Im Gegensatz zu früheren Wolken am Kryptohimmel sind die Verursacher hier Blue-Chip-Namen in der Kryptowelt. Laut CoinGecko war FTX die fünftgrößte Kryptowährungsbörse, bevor das Vertrauen – praktisch über Nacht - zusammenbrach. Alameda war eine Counterparty von FTX und vielen anderen Akteuren im Krypto-Ökosystem. Es war auch ein wichtiger Inhaber anderer Token, die von Bankman-Fried populär gemacht wurden, insbesondere Solana, das einst die fünftgrößte Kryptowährung nach Marktkapitalisierung war. Solana ist allein seit dem 3. November um mehr als 50% gefallen.

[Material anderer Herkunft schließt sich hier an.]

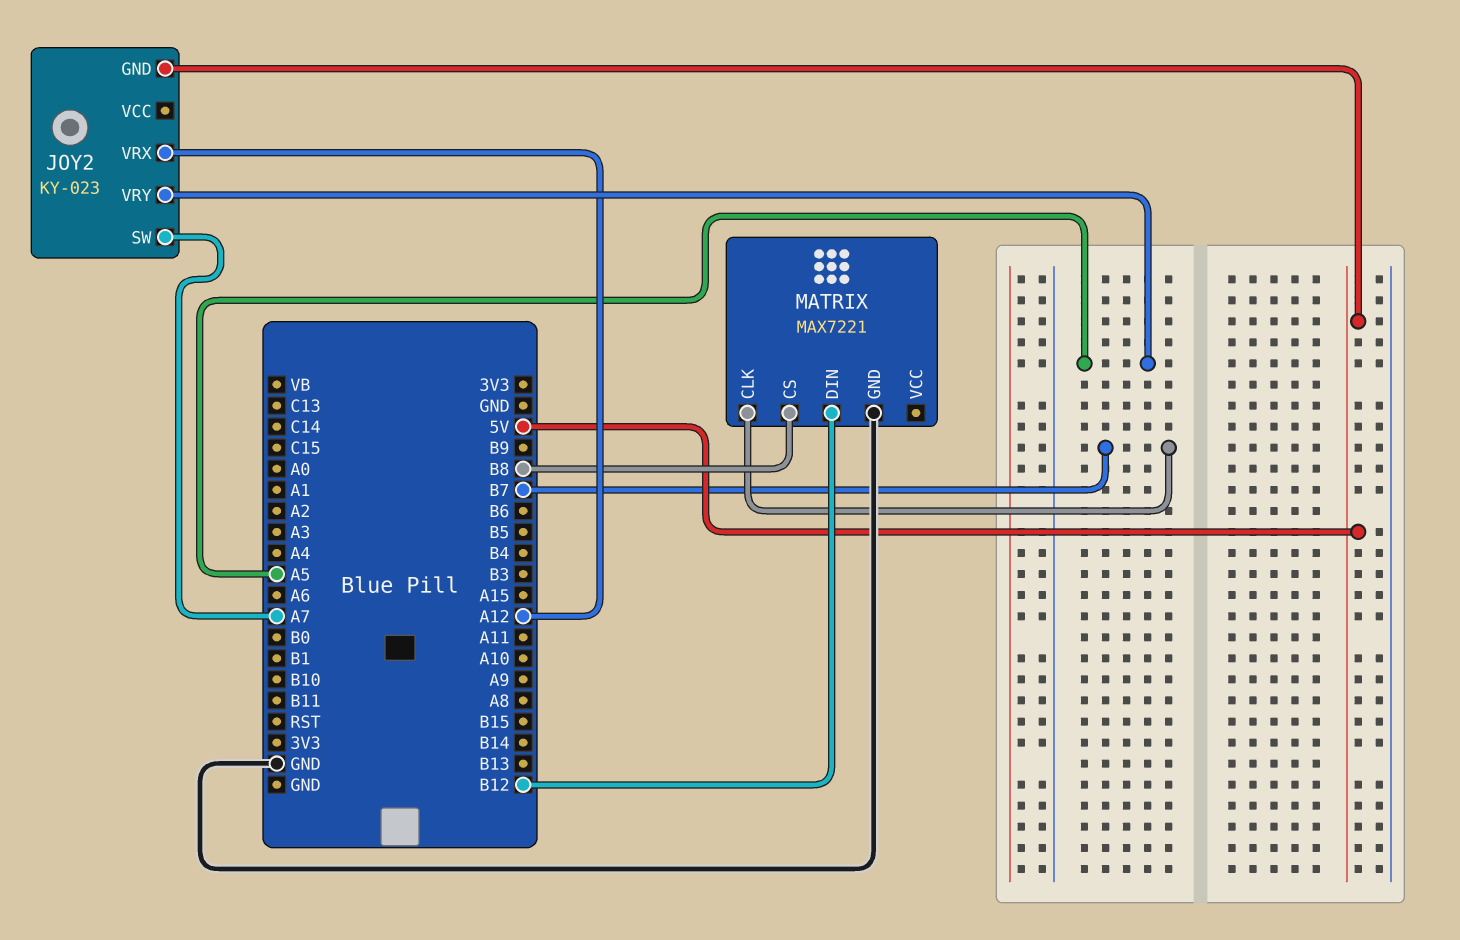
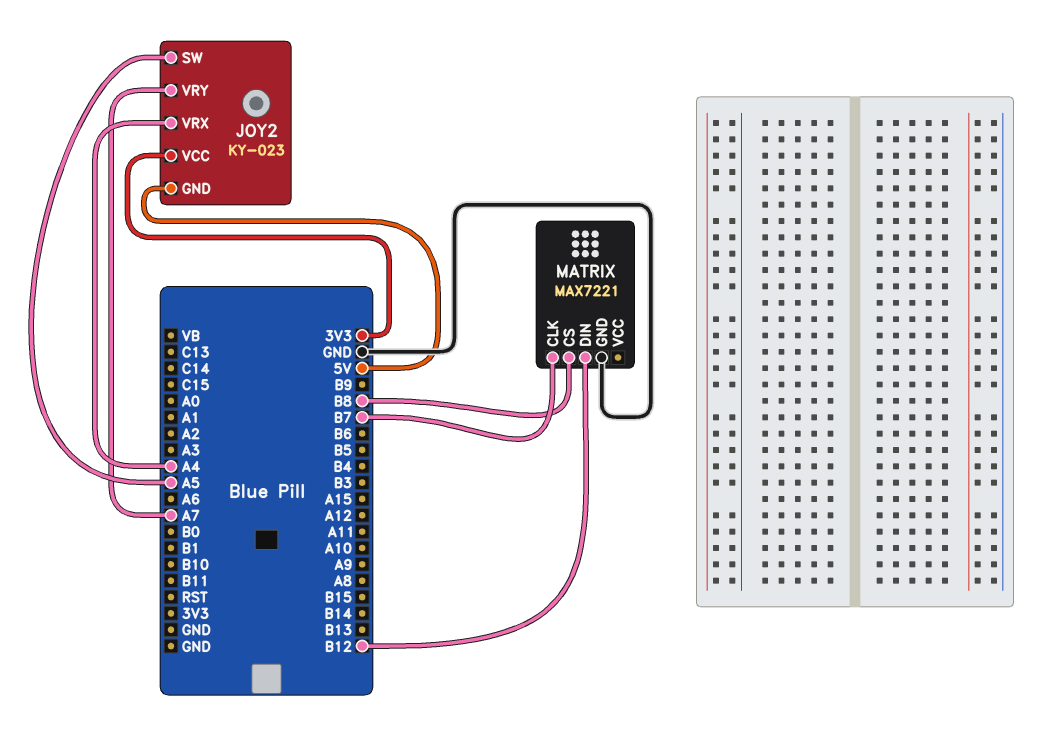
JOY2 pin SW: A7 -> A5
JOY2 pin VCC: none -> 3V3
JOY2 pin VRX: A12 -> A4
JOY2 pin VRY: A5 -> A7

Wegen FTXs zentraler und wichtiger Rolle im Zentrum des Krypto-Ökosystems gibt die Finanzlage Anlass zu ernster Besorgnis. Aus diesem Grund hat Morningstar Anlegern oft geraten, jeden Kauf digitaler Vermögenswerte als versunkene Kosten zu betrachten. Wir beoachten die Lage weiter.
Update: Diese Analyse ist ursprünglich am 10. November auf Morningstar.com erschienen. Inzwischen hat FTX Insolvenz beantragt. Zudem ist Firmengründer Bankman-Fried von seinem Posten als Vorstandschef zurückgetreten, teilte FTX am Freitag mit.